**Task instructions:**
List, from the lines below, each one with "sleepn" in it.

**Stored records:**
%%

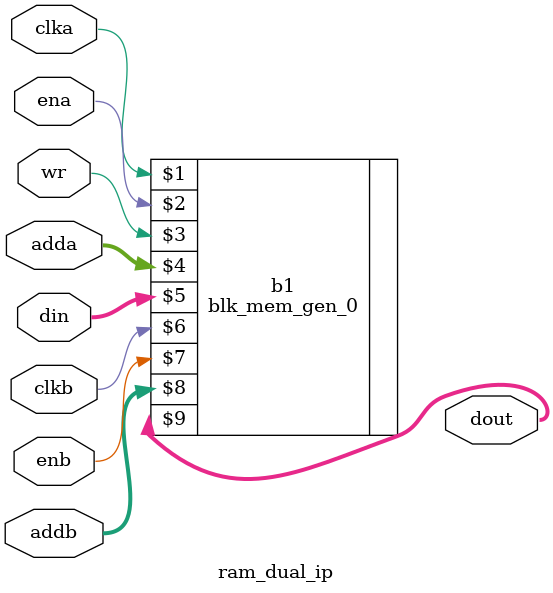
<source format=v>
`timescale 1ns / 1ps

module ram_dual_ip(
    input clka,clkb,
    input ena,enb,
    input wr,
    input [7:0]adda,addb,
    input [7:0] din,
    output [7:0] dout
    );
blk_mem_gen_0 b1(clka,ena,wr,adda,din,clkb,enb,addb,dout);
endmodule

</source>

%%
%%

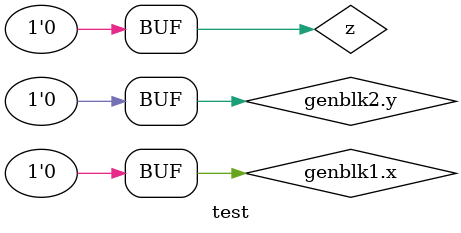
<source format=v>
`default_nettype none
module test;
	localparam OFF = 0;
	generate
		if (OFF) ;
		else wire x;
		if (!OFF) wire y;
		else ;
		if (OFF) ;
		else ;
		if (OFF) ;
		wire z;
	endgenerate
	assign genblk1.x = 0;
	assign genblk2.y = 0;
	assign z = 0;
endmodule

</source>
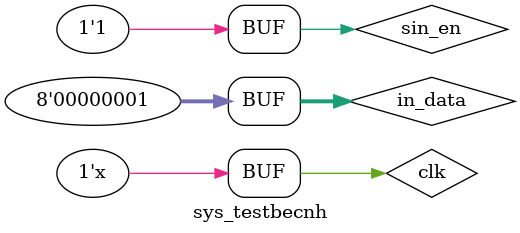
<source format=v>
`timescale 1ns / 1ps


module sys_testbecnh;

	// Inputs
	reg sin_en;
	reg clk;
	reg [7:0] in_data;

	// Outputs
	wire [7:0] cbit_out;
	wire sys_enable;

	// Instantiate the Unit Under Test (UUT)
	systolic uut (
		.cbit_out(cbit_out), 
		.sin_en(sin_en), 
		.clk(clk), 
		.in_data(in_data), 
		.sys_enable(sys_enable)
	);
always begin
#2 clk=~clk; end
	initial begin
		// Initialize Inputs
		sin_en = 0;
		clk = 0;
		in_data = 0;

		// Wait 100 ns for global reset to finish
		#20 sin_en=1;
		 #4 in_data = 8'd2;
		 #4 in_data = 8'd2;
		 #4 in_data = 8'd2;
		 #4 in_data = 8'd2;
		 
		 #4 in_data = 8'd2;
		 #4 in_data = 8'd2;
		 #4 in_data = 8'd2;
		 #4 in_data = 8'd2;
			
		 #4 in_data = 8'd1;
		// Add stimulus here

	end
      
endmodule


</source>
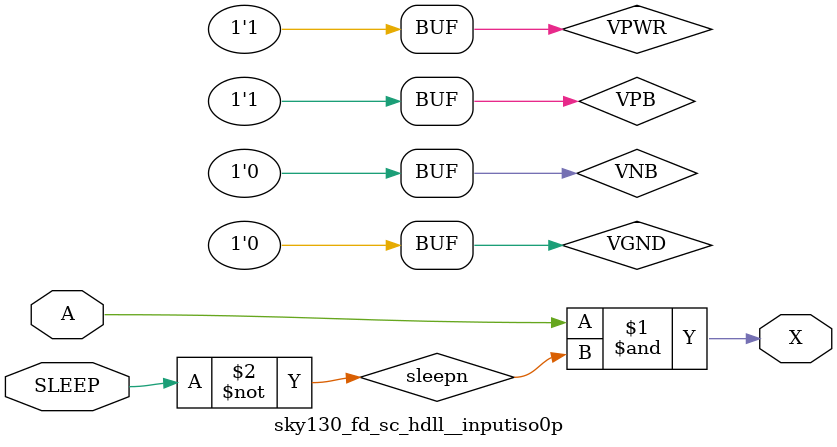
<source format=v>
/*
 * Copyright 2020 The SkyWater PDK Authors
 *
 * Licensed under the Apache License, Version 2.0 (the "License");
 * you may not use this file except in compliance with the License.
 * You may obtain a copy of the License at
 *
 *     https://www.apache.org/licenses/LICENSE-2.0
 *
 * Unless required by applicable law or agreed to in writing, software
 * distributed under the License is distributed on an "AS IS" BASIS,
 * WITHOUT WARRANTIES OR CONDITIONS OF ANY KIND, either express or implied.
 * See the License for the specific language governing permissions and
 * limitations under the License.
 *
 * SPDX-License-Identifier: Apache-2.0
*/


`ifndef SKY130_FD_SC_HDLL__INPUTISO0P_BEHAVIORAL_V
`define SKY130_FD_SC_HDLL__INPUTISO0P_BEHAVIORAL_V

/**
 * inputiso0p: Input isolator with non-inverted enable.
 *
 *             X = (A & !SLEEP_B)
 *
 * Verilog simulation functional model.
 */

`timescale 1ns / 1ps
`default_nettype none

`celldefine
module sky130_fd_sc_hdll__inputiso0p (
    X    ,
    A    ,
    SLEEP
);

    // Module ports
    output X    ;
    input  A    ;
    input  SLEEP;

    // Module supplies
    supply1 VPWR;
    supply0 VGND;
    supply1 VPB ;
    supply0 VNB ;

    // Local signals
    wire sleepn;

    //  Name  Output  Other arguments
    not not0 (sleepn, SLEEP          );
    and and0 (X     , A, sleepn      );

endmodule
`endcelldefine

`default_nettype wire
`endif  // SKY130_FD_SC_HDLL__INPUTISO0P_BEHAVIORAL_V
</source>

%%
%%

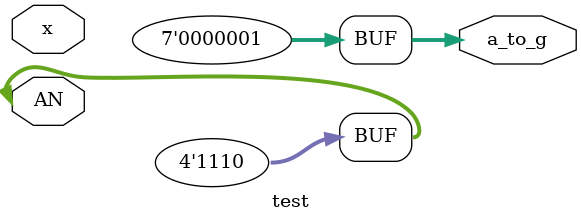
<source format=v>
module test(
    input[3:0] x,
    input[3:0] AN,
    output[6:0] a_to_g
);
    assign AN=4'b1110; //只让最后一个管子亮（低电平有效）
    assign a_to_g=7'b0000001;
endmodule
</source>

%%

**Written solution:**
    wire sleepn;
    not not0 (sleepn, SLEEP          );
    and and0 (X     , A, sleepn      );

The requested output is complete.